Cecily Brown
The Spoils, 2020
Gouache and watercolor on paper
40.6 x 50.8 cm
Cecily Brown. Pronkstilleven
17 September – 30 October 2021
Gladstone Gallery, Brussels
Cecily Brown
Pronkstilleven, 2020-2021
Pastel on paper
80 x 120.7 cm
[from the pressrelease]
Taking inspiration from pronkstilleven, a 17th-century Flemish style of still-life painting, Brown presents a series of drawings, pastels, and watercolors that celebrate a local art historical tradition through her singular and multifaceted approach to artmaking.
Typically comprised of fruits, vegetables, game, flowers, and other household objects, pronkstilleven paintings were meant to signify the wealth and excessive abundance of the aristocratic class during the 1600s. Frans Snyders, an early and influential figure from this artistic movement, excelled at creating these hyperrealist, ornate settings. Similar to Brown’s larger-scale paintings, the pastels in this show take motifs from existing imagery, primarily the still life paintings of Snyders, which she transforms into entirely new works that admiringly riff off of the preceding visual material.
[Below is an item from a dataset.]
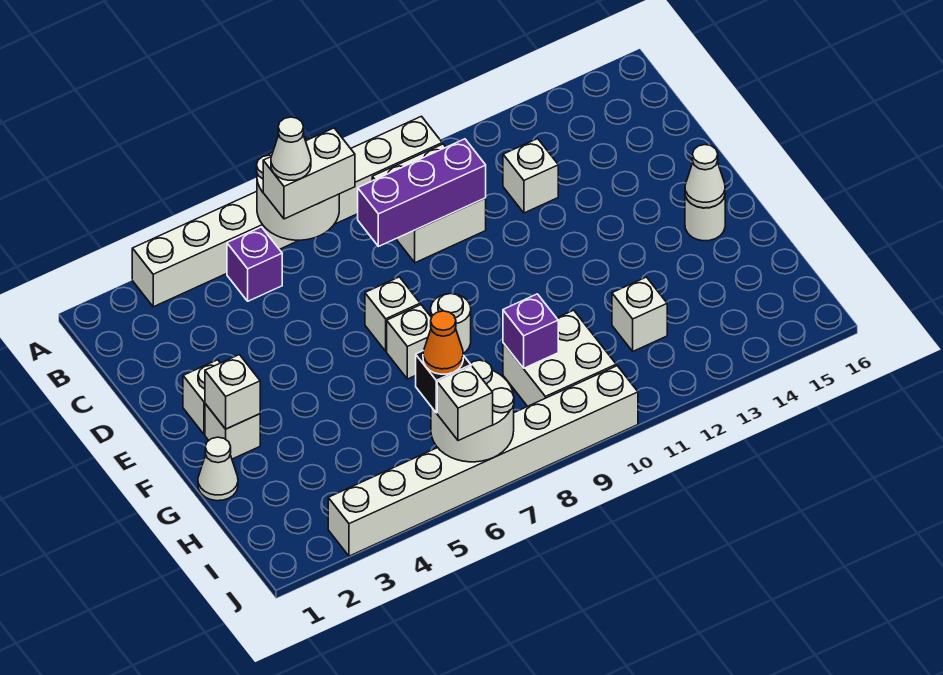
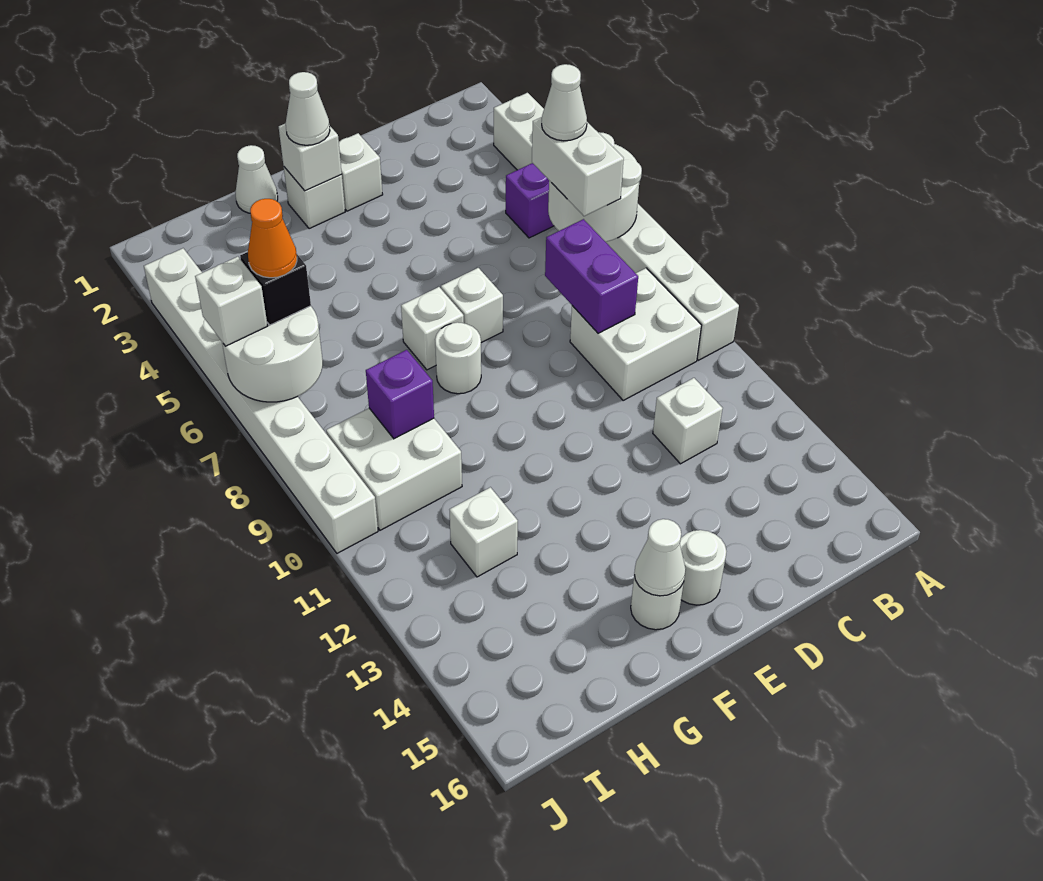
purple 1x3 brick [358,139,486,246] -> purple 1x2 brick [545,219,638,333]
none -> white 1x1 round brick [680,530,726,605]
none -> white 1x1 cone [286,72,330,145]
Drawing is an integral yet lesser known component of her work, which has recently been the subject of public and museum exhibitions. Unlike the 19th-century practice of creating esquisses, or preparatory drawings and oil sketches for larger paintings, Brown’s drawings on paper are finished works unto themselves, and provide striking insights into her intuitive artmaking process. The artist notes that in order to learn an image, she takes photographs and images of paintings and copies them, however, while employing the visual language she has developed throughout her career.